▶ _Task to carry out_:
Extend the passage on leasing versus buying a car, picking up right after its last sentence.

▶ _Page text_:
※ ※ ※
Exhibit 7-7. Lease or buy a BMW 328i
Determining the Relevant Cash Flows
An important aspect of the previous example is that it assumed the same end points under both alternatives, that is, that you did not own the car at the end of the 4 years. You sold it after 4 years under the buy option or turned it in after 4 years under the lease option. Had you not modeled equivalent end points, you would not be evaluating just the difference between buying and leasing. You would have also included the difference between owning and not owning the car at the end of year 4. If the objective is to isolate the cost differences between buying and leasing, you must model the same end point under both alternatives.
Another key assumption in the previous example was the choice of the 4-year time horizon. How could you model the cash flows if you were not sure whether you would keep this new car for 4, 6, or even 10 years? The approach shown in Exhibit 7-8 accommodates that scenario by assuming that you will own the car after 4 years under both options. Under the buy option you do not sell it and therefore receive no cash at the end of year 4. Under the lease option you purchase the car at the end of the lease for (you can assume) $19,000 and therefore pay out $24,400 ($19,000 plus the final lease payment of $5,400). Because under both alternatives you own the car at the end of year 4, how long you keep it after that is irrelevant to the original buy versus lease choice.
※ ※ ※
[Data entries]

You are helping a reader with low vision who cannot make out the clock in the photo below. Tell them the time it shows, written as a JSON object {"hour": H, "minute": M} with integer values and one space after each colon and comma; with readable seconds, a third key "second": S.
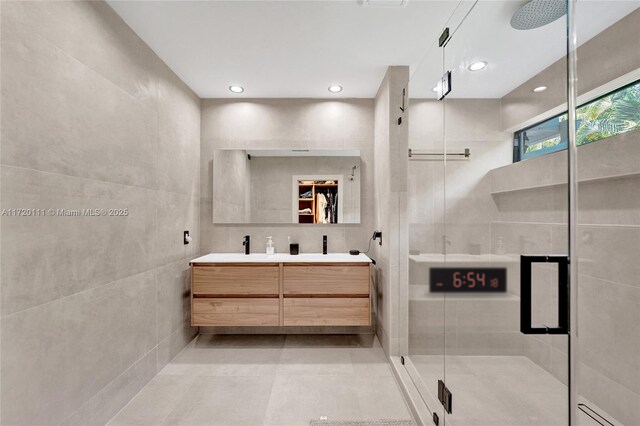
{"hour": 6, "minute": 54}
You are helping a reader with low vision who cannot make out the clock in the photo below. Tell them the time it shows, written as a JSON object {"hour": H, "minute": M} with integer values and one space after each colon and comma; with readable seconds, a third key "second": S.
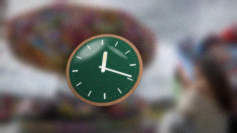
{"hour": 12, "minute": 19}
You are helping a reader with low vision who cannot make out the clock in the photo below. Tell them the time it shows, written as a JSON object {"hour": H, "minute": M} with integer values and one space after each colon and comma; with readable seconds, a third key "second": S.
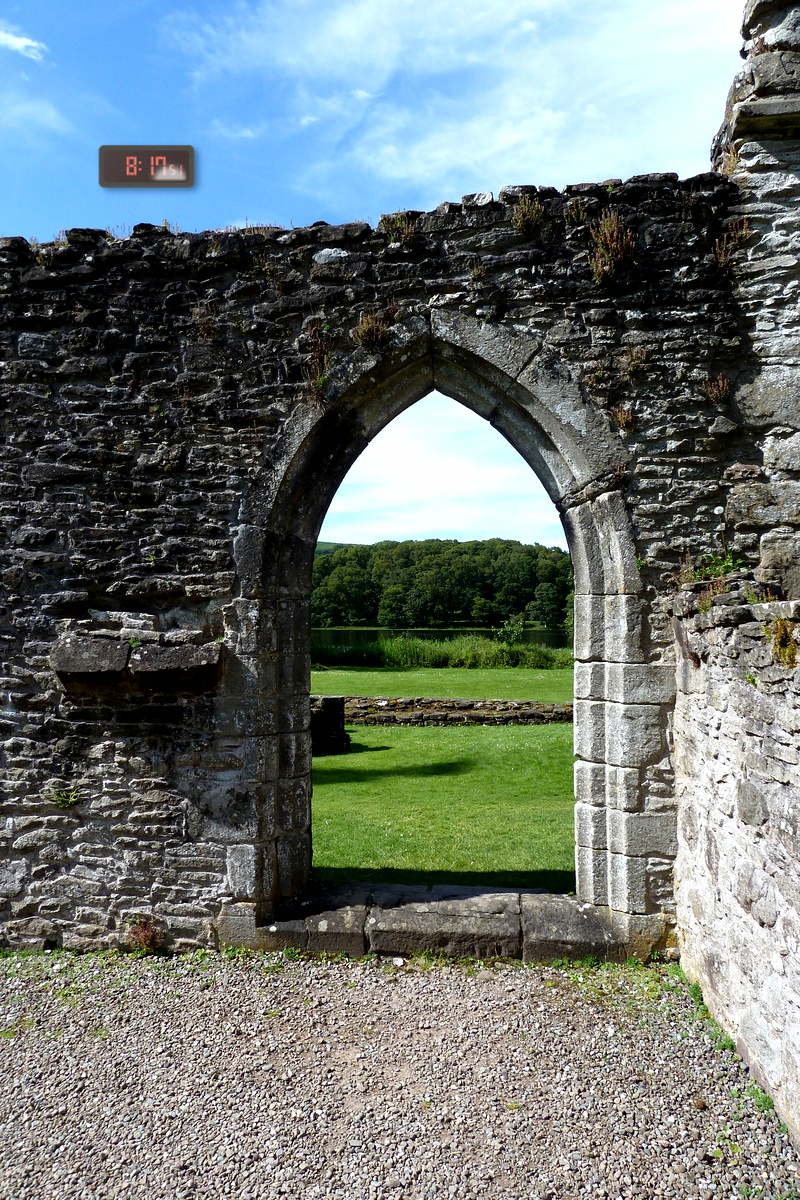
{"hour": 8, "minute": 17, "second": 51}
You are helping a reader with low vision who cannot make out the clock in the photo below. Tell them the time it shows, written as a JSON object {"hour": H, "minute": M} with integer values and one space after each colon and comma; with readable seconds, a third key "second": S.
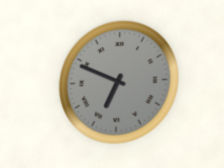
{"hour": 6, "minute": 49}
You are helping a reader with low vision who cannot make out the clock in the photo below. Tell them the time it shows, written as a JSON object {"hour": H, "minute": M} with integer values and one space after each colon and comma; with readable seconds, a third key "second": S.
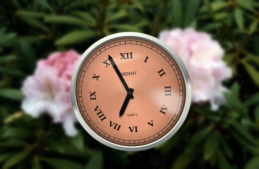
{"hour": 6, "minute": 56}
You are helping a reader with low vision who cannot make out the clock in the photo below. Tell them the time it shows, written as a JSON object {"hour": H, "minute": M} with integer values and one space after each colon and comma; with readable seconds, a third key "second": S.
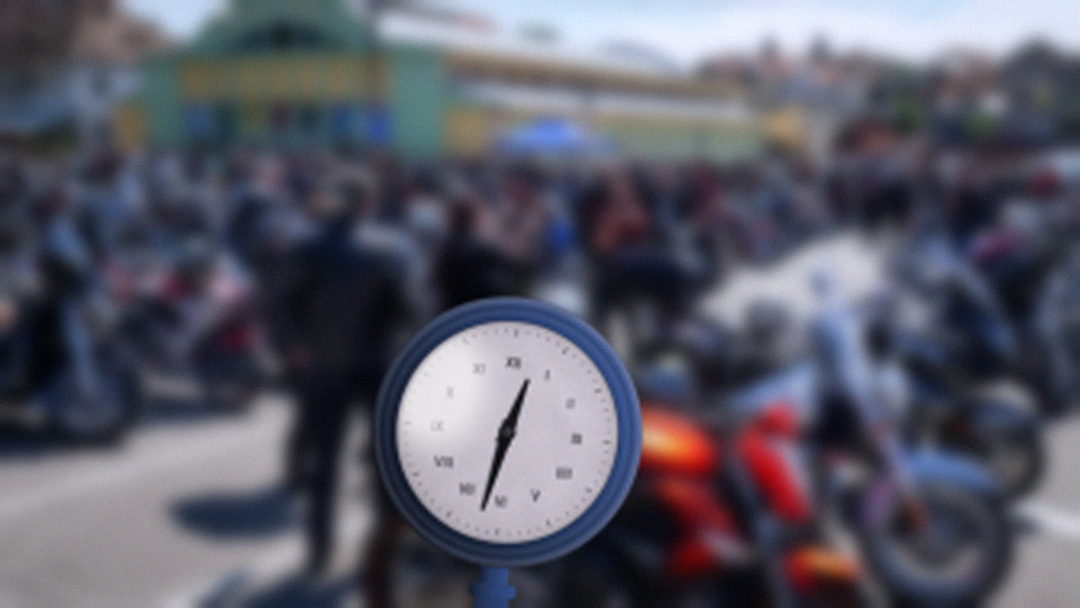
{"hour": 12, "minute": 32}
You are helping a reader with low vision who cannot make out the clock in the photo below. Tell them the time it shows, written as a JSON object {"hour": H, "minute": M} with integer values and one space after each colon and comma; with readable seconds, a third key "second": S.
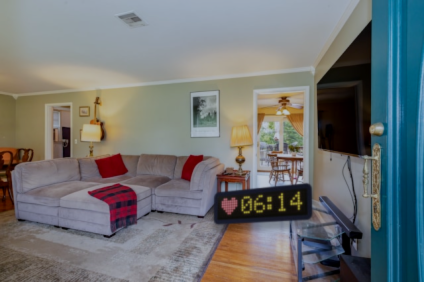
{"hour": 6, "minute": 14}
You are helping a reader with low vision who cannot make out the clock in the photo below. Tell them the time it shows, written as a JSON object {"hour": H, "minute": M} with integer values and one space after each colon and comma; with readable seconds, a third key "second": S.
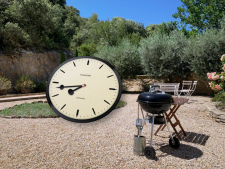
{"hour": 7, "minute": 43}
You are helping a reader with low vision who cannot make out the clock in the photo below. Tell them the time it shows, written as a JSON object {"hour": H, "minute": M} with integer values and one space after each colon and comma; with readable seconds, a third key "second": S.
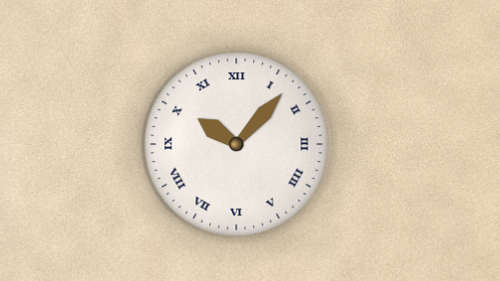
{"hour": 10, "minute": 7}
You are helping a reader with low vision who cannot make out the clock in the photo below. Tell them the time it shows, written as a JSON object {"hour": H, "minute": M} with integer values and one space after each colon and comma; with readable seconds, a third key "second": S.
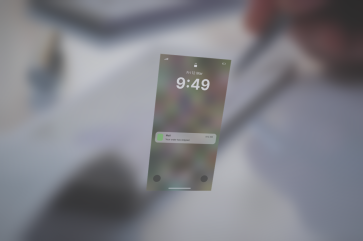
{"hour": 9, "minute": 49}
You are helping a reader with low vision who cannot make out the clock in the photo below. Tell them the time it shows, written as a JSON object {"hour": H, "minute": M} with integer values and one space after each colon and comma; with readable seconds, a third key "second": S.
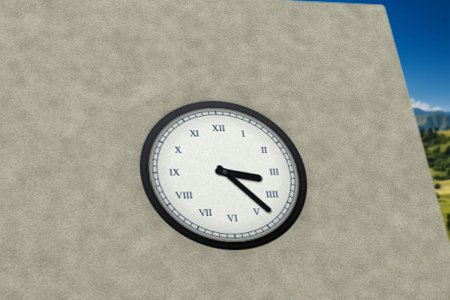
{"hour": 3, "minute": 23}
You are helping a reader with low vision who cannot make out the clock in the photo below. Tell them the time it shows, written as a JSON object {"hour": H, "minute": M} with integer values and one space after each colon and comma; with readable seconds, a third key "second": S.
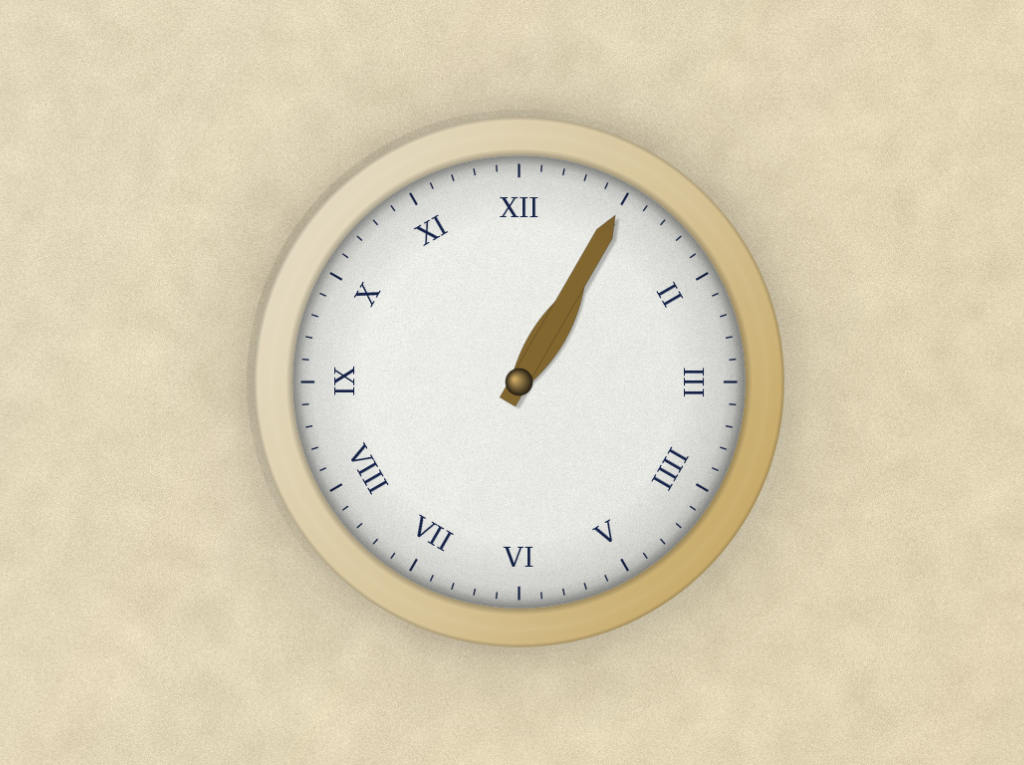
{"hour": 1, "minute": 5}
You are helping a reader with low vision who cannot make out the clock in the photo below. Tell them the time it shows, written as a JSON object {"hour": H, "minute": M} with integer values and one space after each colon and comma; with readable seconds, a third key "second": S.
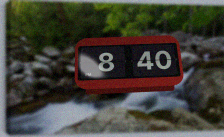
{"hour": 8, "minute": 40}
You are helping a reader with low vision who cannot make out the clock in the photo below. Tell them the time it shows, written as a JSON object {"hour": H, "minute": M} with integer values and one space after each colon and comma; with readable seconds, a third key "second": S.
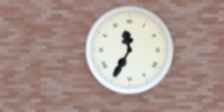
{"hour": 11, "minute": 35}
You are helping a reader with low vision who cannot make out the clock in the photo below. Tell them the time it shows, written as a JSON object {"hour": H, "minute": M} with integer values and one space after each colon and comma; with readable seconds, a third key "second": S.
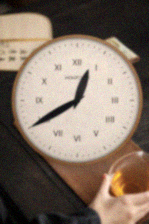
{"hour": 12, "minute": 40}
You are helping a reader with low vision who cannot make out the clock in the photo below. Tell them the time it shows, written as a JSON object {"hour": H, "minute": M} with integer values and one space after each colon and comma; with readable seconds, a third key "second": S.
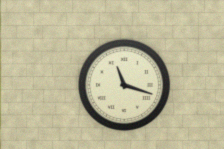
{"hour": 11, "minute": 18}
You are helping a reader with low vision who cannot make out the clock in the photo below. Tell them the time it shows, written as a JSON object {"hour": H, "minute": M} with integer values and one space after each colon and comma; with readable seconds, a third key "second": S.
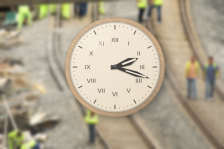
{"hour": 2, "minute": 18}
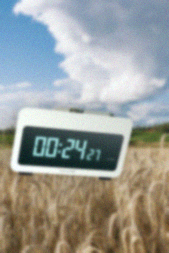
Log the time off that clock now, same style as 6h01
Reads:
※ ※ ※
▶ _Result of the task_:
Exhibit 7-8. Lease/buy analysis when the time frame is unclear
Should maintenance costs be included in the model when analyzing the buy-versus-lease decision? Yes, if maintenance costs would be different under the buy and lease options. No, if maintenance costs would be the same under both the buy and lease options. When constructing DCF analyses you can determine whether a particular cash flow needs to be considered using what is sometimes referred to as the with-without rule. The only relevant cash flows are those that differ with a particular choice versus without that choice. For example, suppose you must pay for gasoline whether you buy the car or lease a car. The cost of the gas is real. It’s just not relevant to the choice between buying or leasing the car.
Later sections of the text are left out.